**Description of the task**
Each line holding the string "punktid" is to be copied from the data.

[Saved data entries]
----
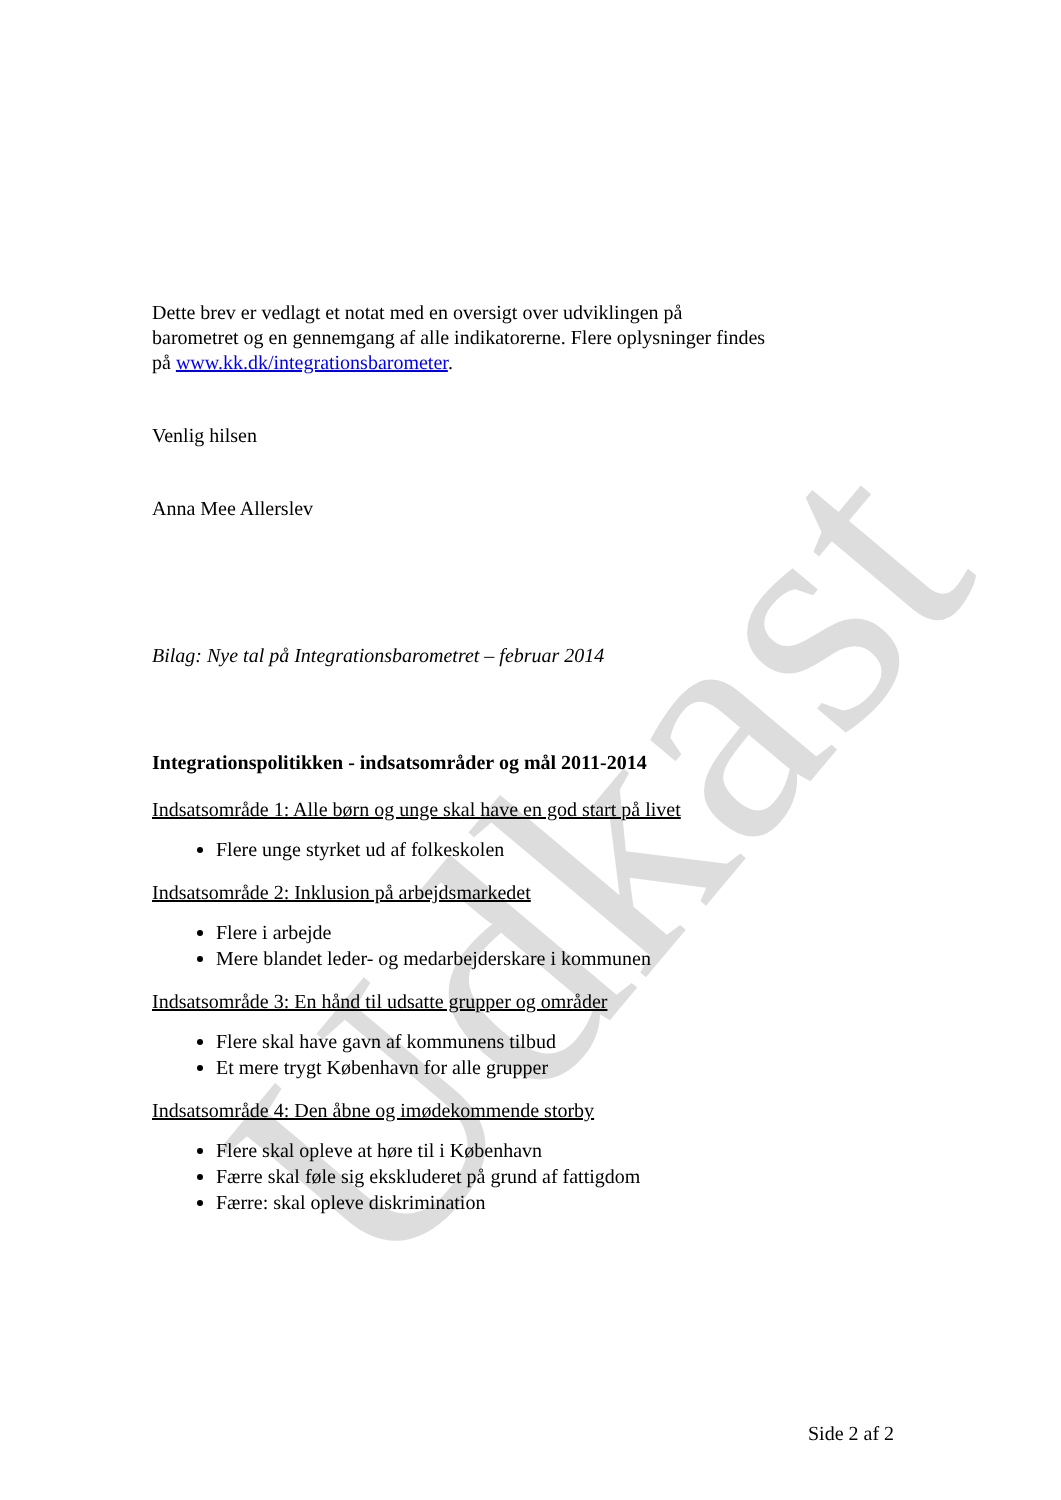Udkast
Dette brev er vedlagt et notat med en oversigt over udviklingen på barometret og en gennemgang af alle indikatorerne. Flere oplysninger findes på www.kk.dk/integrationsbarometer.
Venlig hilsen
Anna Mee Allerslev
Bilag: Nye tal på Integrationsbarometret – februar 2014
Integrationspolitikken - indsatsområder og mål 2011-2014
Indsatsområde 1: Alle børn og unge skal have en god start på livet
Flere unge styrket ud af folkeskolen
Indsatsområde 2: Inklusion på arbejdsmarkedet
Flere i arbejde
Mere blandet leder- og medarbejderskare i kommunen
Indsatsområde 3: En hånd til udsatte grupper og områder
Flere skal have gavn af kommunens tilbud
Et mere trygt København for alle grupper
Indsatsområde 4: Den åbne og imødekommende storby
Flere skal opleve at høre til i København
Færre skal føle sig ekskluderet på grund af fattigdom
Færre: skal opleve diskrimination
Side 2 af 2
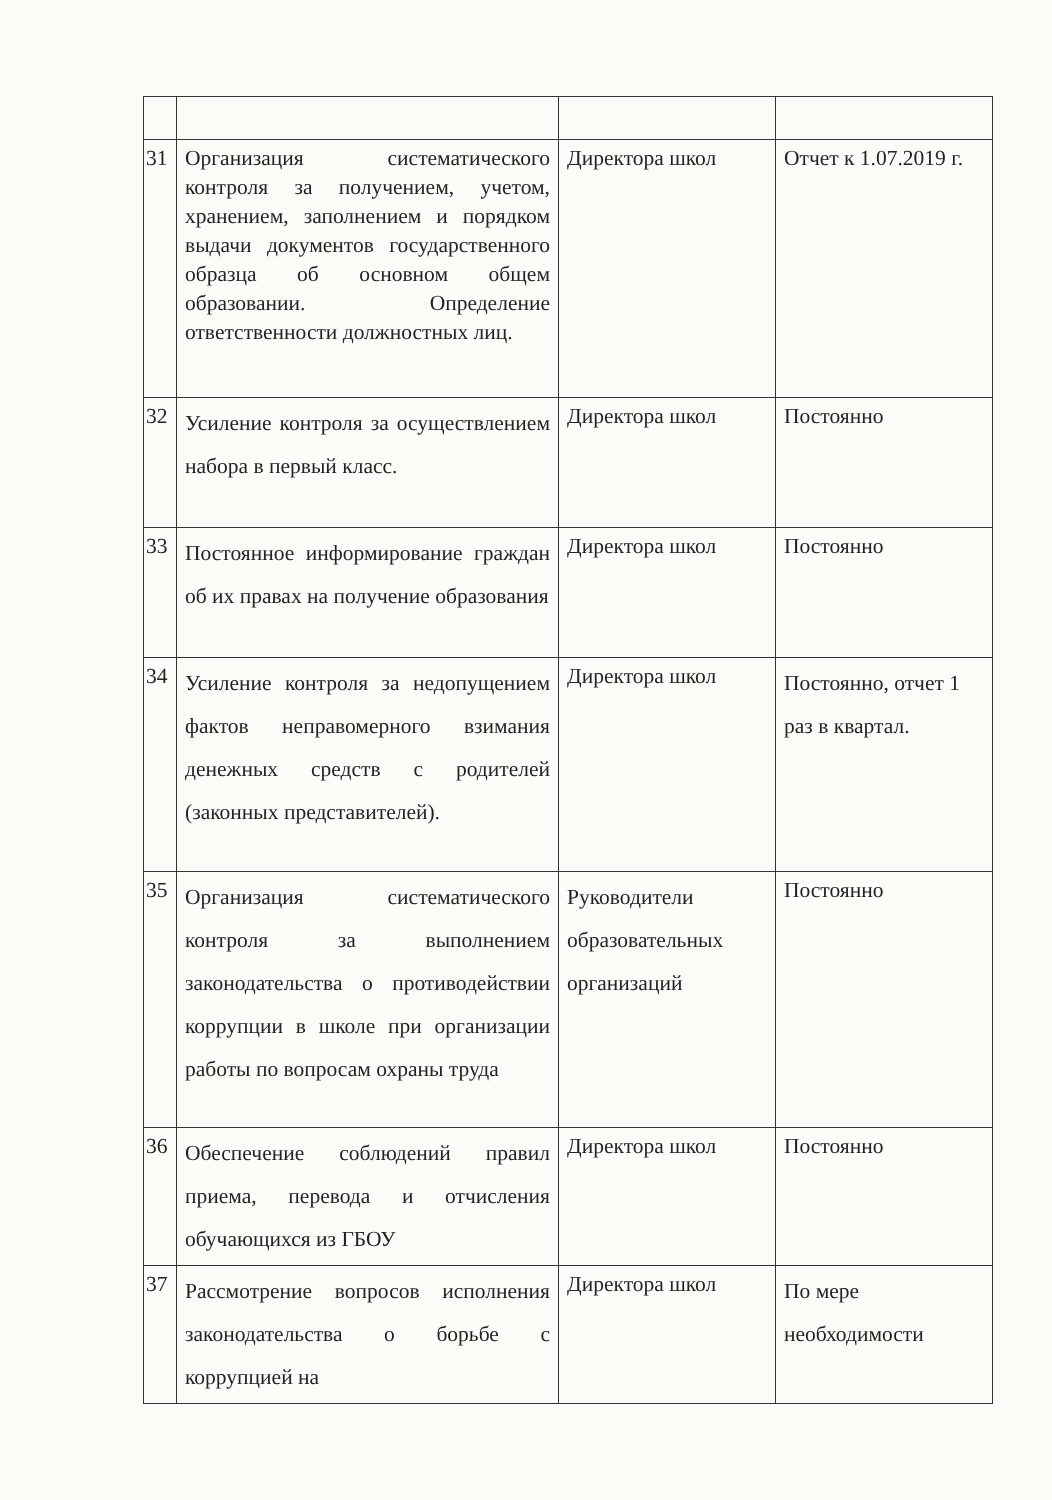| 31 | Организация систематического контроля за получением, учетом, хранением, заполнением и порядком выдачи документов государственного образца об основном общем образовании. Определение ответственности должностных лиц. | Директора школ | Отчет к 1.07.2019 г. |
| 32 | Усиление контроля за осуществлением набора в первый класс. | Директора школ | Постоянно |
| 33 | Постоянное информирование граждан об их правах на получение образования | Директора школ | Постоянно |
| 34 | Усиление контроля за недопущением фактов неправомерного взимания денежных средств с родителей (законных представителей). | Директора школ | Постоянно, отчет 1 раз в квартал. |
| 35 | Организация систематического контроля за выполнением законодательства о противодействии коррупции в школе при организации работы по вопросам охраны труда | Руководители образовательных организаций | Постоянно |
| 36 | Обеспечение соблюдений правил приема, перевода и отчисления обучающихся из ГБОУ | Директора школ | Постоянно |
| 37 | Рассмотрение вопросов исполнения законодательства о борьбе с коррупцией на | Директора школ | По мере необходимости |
----
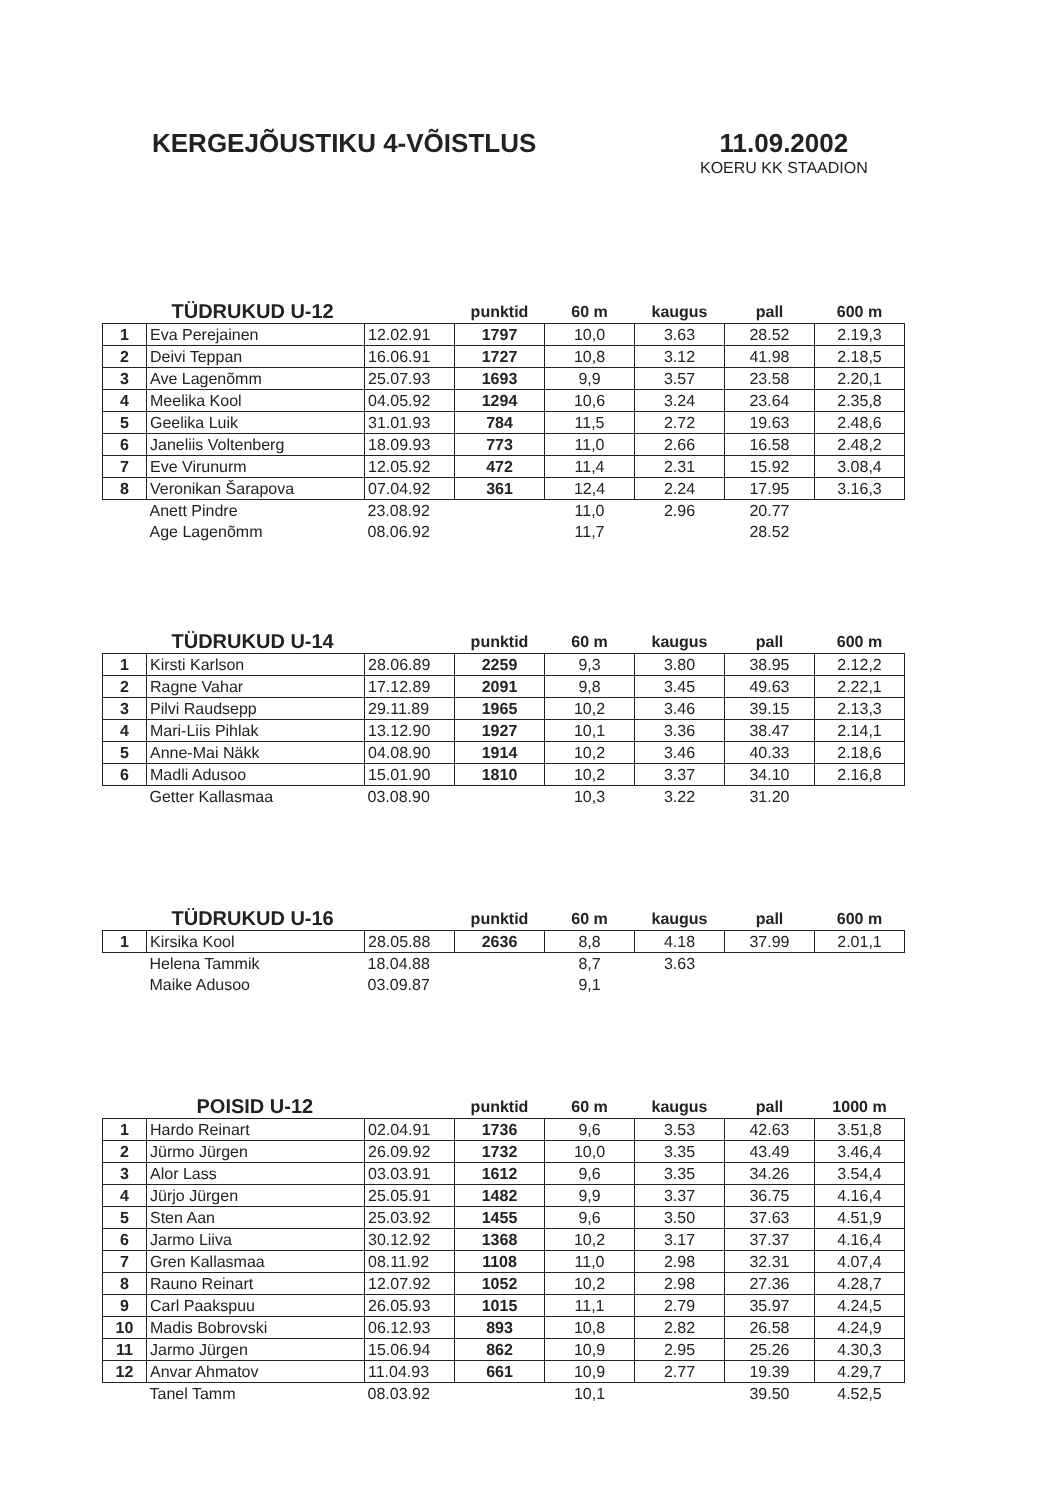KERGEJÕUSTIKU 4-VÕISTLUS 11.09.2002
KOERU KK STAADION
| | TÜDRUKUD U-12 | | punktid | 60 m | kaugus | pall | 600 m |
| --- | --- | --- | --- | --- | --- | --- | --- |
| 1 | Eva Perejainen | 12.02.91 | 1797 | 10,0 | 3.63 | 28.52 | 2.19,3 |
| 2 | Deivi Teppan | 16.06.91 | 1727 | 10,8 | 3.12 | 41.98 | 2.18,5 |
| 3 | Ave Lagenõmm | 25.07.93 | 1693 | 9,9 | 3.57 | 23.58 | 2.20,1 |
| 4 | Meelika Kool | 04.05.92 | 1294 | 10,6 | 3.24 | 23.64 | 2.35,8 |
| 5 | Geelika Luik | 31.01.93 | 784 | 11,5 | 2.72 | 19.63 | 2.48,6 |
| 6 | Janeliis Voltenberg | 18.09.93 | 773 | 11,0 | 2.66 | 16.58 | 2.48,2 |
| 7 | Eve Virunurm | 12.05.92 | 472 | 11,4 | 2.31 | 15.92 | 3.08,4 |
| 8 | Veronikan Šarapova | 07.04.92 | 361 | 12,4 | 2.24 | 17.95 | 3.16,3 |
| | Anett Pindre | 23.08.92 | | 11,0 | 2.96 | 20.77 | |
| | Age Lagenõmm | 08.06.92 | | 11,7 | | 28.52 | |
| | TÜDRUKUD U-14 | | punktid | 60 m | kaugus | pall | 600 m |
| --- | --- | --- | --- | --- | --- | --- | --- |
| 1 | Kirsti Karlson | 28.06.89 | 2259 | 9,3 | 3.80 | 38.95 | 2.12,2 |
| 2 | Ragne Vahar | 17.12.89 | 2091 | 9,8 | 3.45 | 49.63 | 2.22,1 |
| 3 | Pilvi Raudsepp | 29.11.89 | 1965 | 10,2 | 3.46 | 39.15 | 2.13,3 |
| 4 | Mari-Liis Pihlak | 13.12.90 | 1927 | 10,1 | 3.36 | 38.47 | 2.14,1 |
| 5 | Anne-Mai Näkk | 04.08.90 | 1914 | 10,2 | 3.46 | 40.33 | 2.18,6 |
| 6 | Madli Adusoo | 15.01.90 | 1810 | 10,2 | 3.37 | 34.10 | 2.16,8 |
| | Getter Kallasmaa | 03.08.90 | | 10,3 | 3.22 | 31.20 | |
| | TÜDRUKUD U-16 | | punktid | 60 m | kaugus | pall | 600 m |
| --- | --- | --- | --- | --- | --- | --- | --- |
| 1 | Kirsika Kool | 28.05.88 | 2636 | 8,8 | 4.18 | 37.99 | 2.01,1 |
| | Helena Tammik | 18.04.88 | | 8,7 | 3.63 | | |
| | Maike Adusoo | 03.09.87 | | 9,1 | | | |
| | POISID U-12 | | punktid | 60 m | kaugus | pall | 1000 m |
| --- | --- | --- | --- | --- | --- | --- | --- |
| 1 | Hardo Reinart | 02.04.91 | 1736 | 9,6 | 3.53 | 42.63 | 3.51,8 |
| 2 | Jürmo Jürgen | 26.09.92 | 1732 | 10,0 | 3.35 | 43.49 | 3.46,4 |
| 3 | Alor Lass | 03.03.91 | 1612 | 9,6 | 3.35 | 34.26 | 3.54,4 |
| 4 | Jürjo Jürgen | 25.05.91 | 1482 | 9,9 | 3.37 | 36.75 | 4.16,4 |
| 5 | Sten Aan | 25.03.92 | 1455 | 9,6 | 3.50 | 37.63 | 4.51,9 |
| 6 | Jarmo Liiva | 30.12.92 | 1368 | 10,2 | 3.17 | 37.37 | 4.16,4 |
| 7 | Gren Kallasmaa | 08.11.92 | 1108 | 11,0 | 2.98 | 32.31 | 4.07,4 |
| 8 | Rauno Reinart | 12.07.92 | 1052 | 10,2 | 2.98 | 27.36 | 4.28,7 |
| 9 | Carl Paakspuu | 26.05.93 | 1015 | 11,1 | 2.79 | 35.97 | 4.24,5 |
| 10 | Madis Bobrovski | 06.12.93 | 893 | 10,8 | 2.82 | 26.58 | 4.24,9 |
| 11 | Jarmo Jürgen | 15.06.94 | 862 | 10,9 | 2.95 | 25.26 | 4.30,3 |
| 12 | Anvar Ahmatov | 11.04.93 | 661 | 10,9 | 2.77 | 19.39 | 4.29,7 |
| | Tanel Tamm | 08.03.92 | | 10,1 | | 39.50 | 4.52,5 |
----
**Answer section**
| | TÜDRUKUD U-12 | | punktid | 60 m | kaugus | pall | 600 m |
| | TÜDRUKUD U-14 | | punktid | 60 m | kaugus | pall | 600 m |
| | TÜDRUKUD U-16 | | punktid | 60 m | kaugus | pall | 600 m |
| | POISID U-12 | | punktid | 60 m | kaugus | pall | 1000 m |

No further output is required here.